By Clare Jamieson
Numbers can be represented in various ways: visually, with numerals (e.g. 97) and verbally, with number words (e.g. ninety-seven). In our daily lives, we often have to convert from one representational system to another, a process called transcoding. This spring, Clare Jamieson conducted an experiment to investigate whether bilingual adults’ first language could influence how they transcode numbers in English. Clare shares her results in this blog post.By
Number transcoding in German and French: what do we know already?
Children have been shown to be faster or more accurate when transcoding number words that closely reflect the numeral than when transcoding number words in systems where the relationship is less transparent. For example, many German numbers are pronounced in a different order than how they’re written: 97 is siebenundneunzig (“seven-and-ninety”), and French uses a twenty-based system for some numbers: 97 is quatre-vingt-dix-sept (“four-twenty-ten-seven”). Bilingualism complicates transcoding as all the languages a person speaks are usually activated, and the structure of number words varies between languages. Though transcoding differences owing to number word structure are widely thought to even out as children get older, the limited research on number transcoding in adults points to second language on first language influence.

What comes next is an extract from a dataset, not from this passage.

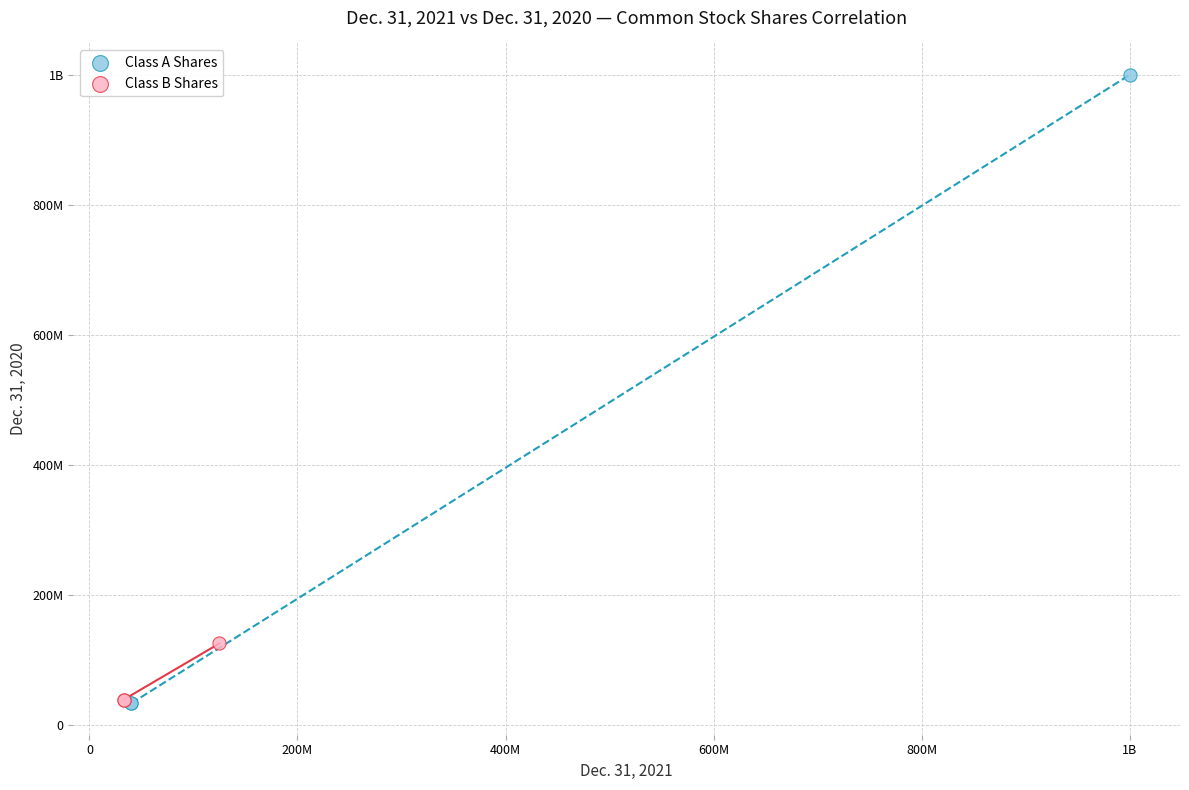

What are all the series names shown in the legend?

Class A Shares, Class B Shares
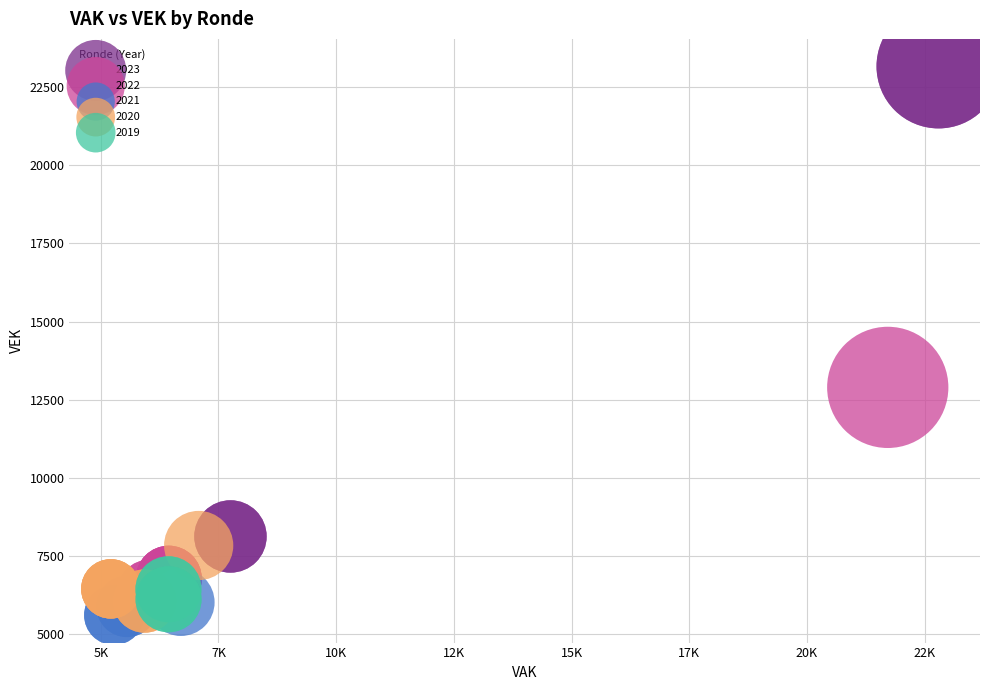

What are all the series names shown in the legend?

2023, 2022, 2021, 2020, 2019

Higher second language proficiency led to lower accuracy on a first-language transcoding task when the first language included inversion but the second language did not.
Learning to count in one system influences transcoding in a second language
My study, supervised by Caitlin Meyer and Heleen de Vries, aimed to explore whether learning to count in a less transparent language affects number transcoding in English in adults who speak both languages fluently. Twenty-three adult participants, who had learned to count in German or French, did two tasks in English: a dictation task in which they heard a two-digit number and typed the numeral and a matching task in which they decided if the number they heard was the same as the numeral they saw. For French-speaking participants, no significant effects of first language were found, so we cannot know if learning numbers in a twenty-based system affects their number transcoding in English. In the matching task, German speakers took significantly longer than French speakers to decide whether a spoken number and a numeral matched when they were inverted versions of each other (like “sixty-seven” and 76). This demonstrates that learning to count in one number system can influence number transcoding in a second language, even for highly proficient adults. Specifically, number inversion in a first language can delay the processing of numbers in a second language without inversion.